By Greg Robb
The numbers: U.S. gross domestic product growth decelerated to an 2% annualized rate in the third quarter, down from a 6.7% rate in the April-June quarter, the Commerce Department said Thursday.
Economists polled by the Wall Street Journal had forecast GDP to slow to a 2.8% rate.
This is the slowest growth rate since the 2020 recession.
Key details: Consumer spending rose a scant 1.6% in the third quarter, well below the 12% rate in the prior three months.
Households shifted spending to services, which rose 7.9% while spending on durable goods plunged 9.2% in the third quarter as new cars were scarce due to the microchip shortage.
Business investment rose 1.8% in the third quarter, down sharply from a 9.2% rise in the prior period. Without gains in intellectual property, business investment would have been negative.
Inflation remained high but moderated.
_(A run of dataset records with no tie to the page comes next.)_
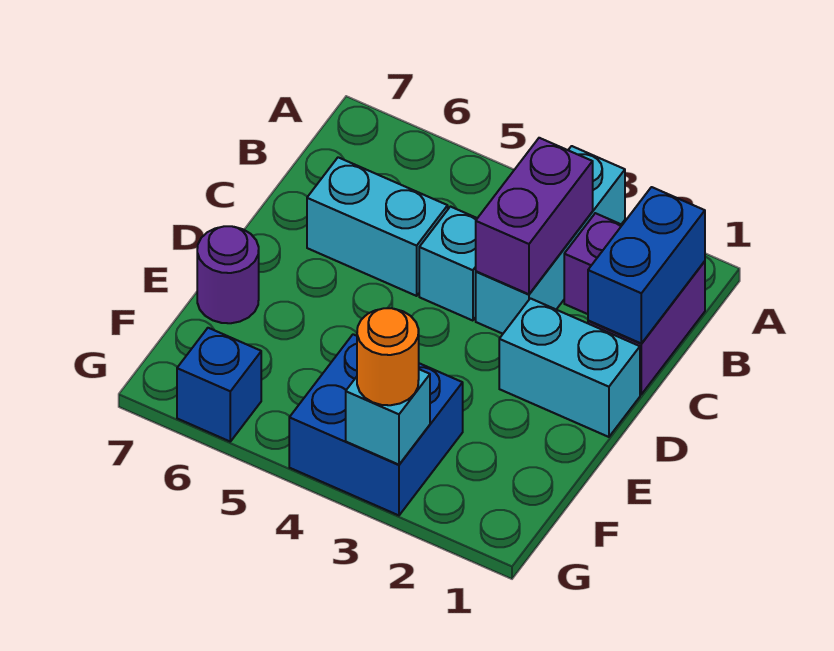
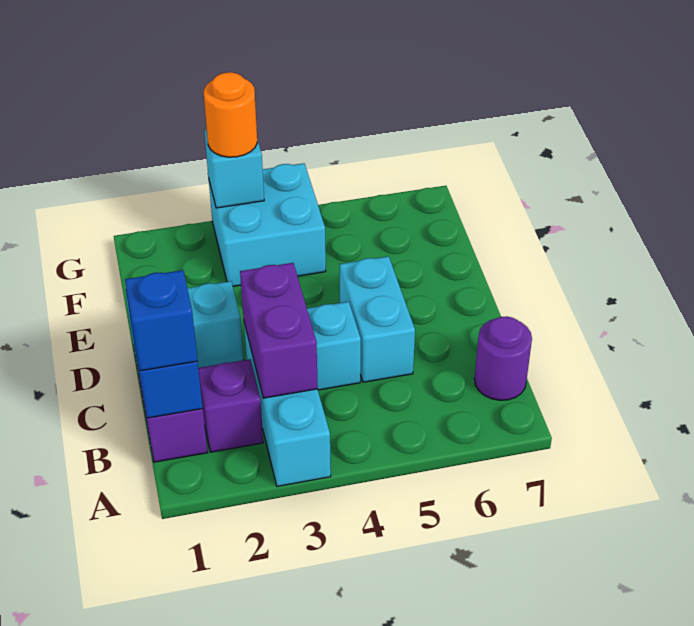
cyan brick C5:C6 level 1 -> cyan brick C5:D5 level 1
purple round brick E7 level 1 -> purple round brick B7 level 1
blue brick F3:G4 level 1 -> cyan brick F3:G4 level 1
blue brick G6 level 1 -> blue brick B1 level 3

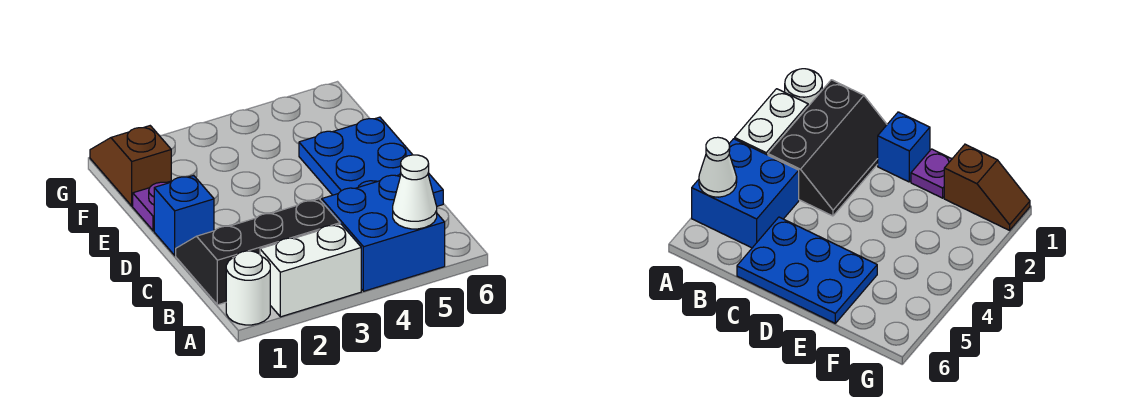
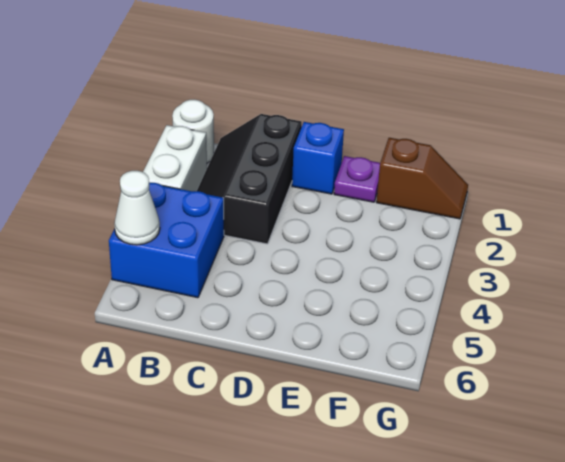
black slope B1:C3 level 1 top B -> black slope B1:C3 level 1 top C
blue plate C5:E6 level 1 -> none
The “core” rate of the Fed’s favorite personal consumption expenditure index rose at a 4.5% rate from the torrid 6.1% rate in the second quarter.
Final sales to domestic purchasers, a measure of domestic demand, rose 1% after an 8% gain in the second quarter.
Growth in the third quarter was led by a welcome pickup in inventories, which added a strong 2% to growth this quarter. Higher inventories will help resolve shortages plaguing the economy.
The widening in the trade deficit subtracted 1.4 percentage points from growth.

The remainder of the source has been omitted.